Volansi first became involved in humanitarian relief in 2018, by working together with Merck & Co. and Direct Relief to develop a drone-based medical supply delivery system in Puerto Rico, securing inter-island flight permissions for the project. The company's preparations for creating the first hurricane relief drone were scampered in 2019 due to the damage caused by Hurricane Dorian to The Bahamas.

In March 2020, Volansi hired former Amazon Prime Air co-founder Daniel Buchmueller as their Chief Technology Officer. The company won the Airmanship Special Award at the 2020 African Drone Forum. The same year it began testing for vaccine deliveries in North Carolina with Merck.

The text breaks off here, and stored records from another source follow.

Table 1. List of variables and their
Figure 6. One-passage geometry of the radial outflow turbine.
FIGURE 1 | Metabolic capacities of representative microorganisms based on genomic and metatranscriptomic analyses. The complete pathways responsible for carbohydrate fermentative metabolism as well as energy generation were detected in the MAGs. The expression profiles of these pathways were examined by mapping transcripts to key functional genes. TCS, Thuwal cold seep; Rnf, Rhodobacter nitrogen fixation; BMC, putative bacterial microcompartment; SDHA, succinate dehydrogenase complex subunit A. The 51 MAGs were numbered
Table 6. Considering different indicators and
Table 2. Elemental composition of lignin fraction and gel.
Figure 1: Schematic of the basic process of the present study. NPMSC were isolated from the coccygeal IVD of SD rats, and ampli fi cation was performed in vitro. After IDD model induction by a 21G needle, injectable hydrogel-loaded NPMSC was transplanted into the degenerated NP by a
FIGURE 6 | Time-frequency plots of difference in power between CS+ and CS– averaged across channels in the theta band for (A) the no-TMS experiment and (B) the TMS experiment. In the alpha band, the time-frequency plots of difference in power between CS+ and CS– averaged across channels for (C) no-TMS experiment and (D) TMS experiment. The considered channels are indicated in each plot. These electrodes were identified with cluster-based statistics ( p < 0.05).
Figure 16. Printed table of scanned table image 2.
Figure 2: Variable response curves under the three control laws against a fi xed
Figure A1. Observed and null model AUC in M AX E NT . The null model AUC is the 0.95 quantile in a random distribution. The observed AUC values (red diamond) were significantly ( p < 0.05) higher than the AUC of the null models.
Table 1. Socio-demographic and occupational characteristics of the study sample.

In July 2022, Volansi filed for assignment for benefit of creditors (ABC), an alternative to bankruptcy.

==Operations==

Volansi's facilities were based in Concord, California, with global operations. The drone services were offered on-demand, for commercial, medical and defense purposes. Drones could deliver packages were able to any location with a suitable flat surface, including construction sites and ships at sea. The company received several exceptions to Federal Aviation Administration rules to enable operations.

Volansi's VOLY M20 model had a maximum 350 mile range, depending on the payload and weather conditions. The company had also tested prototypes with a 500-mile range, and a top speed of 67 miles per hour.